Insomma. Siamo amanti del cibo e della buona tavola. Non possiamo negarlo. Non con quelle guance pienotte e la bocca unta d'olio, che a stento riesce a stare chiusa.

Tra tutti i cibi di strada siciliani “u pani câ meusa”, che i continentali si ostinano a chiamare “il pane con la milza”, alligna le sue radici nella tradizione palermitana. Si tratta infatti di un piatto esclusivamente locale. E per questo andrebbe pronunciato diversamente. La parola “meusa” la si dovrebbe pronunciare “mievusa”, con un “ie” infinito (“Palermo, la città dei vocalizzi interminabili” – lol).

Ma che cosa è il panino con la milza?


Si tratta di una pagnotta tonda (in dialetto la “vastella”) sopra la quale è spolverato del sesamo. La si apre a metà; si toglie la mollica in eccesso e poi si farcisce con pezzetti di milza e/o polmone di vitello precedentemente bolliti, fatti a pezzetti e poi soffritti velocemente nella sugna.

Cosa fare -
A. Nel testo sul pane con la milza, quale nome dialettale viene dato alla pagnotta tonda?
B. Prosegui per favore il testo sul pane con la milza dopo l'ultima frase riportata.
Le voci sono materiale a parte, distinto dal testo.

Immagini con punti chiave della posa
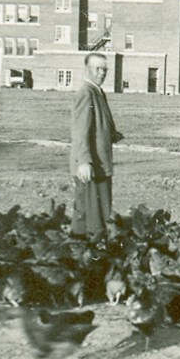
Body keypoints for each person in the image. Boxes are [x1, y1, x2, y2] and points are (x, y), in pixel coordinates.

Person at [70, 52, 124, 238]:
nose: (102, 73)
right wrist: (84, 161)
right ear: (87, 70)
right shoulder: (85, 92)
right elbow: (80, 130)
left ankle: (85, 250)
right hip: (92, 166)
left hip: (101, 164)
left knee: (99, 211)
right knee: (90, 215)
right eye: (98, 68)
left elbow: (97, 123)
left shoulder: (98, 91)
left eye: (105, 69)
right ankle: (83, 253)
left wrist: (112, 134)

...

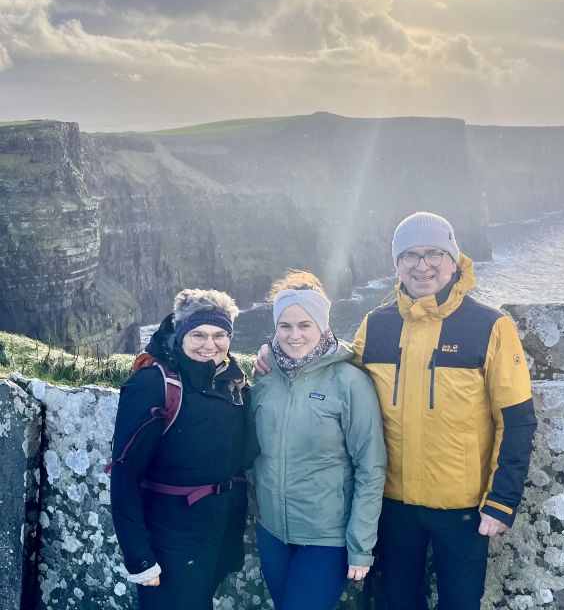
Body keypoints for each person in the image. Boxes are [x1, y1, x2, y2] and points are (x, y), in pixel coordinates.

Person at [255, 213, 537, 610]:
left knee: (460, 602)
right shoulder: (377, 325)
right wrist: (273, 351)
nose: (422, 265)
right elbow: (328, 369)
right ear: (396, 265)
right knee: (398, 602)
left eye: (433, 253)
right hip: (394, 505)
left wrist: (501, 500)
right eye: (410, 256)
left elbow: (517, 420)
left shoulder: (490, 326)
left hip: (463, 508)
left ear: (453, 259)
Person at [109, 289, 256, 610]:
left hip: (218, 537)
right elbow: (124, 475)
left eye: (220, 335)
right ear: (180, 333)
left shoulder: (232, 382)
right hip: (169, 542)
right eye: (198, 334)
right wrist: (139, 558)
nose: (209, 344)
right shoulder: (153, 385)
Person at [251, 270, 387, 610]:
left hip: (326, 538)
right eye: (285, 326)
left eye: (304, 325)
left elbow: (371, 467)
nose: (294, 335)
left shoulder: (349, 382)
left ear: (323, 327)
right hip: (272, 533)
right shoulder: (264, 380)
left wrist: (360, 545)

==

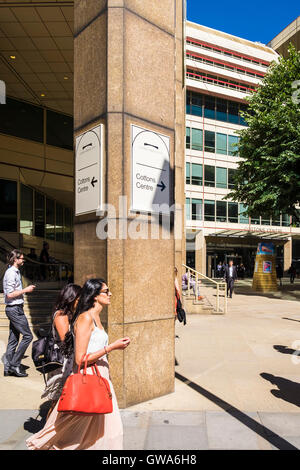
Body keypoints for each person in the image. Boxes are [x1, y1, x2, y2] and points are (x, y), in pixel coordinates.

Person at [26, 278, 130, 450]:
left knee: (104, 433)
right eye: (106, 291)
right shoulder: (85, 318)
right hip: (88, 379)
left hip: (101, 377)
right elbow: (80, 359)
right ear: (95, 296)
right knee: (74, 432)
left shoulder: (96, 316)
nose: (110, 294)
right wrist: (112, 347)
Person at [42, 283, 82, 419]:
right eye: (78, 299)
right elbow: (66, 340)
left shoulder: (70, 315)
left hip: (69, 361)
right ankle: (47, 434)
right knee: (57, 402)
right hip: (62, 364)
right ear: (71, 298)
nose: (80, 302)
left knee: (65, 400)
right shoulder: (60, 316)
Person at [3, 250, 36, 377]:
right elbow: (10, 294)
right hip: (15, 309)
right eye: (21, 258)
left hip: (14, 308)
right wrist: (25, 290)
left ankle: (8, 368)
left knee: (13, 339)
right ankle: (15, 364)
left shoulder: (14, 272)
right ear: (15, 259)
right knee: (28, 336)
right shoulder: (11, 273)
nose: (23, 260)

Risposte all'esercizio -
A. La "vastella".

B.
Ad ulteriore condimento spesso viene aggiunto del caciocavallo grattugiato o del limone o della ricotta. In quest'ultimo caso il pane con la milza palermitano viene definito “maritatu”, che in dialetto starebbe per “sposato”, e cioè che si accompagna a qualcos'altro.

Per realizzare “u pani câ meusa” non serve molto.
Il tipico meusaru (colui che vende il panino summenzionato) abbisogna soltanto di una pentola inclinata, nella quale friggere lo strutto (per tenerlo caldo) mentre in alto la carne attende che l'acquirente si faccia avanti.

Ma quando e come nasce il pane con la milza?

Non vi è nulla di certo, ma sembra che il pane con la milza risalga al medioevo.
A quell'epoca, infatti, gli ebrei palermitani che lavoravano come macellai non potevano percepire del denaro per quello che facevano. Quindi, come ricompensa, pensarono di trattenere le interiora dei vitelli uccisi per poi rivenderli come farcitura assieme al pane ed il formaggio.

A quanto pare il panino che ne venne fuori ebbe una notevole presa sul popolo. Tanto che, quando Ferdinando 2 di Aragona cacciò gli ebrei da Palermo, i caciottari continuarono la tradizione.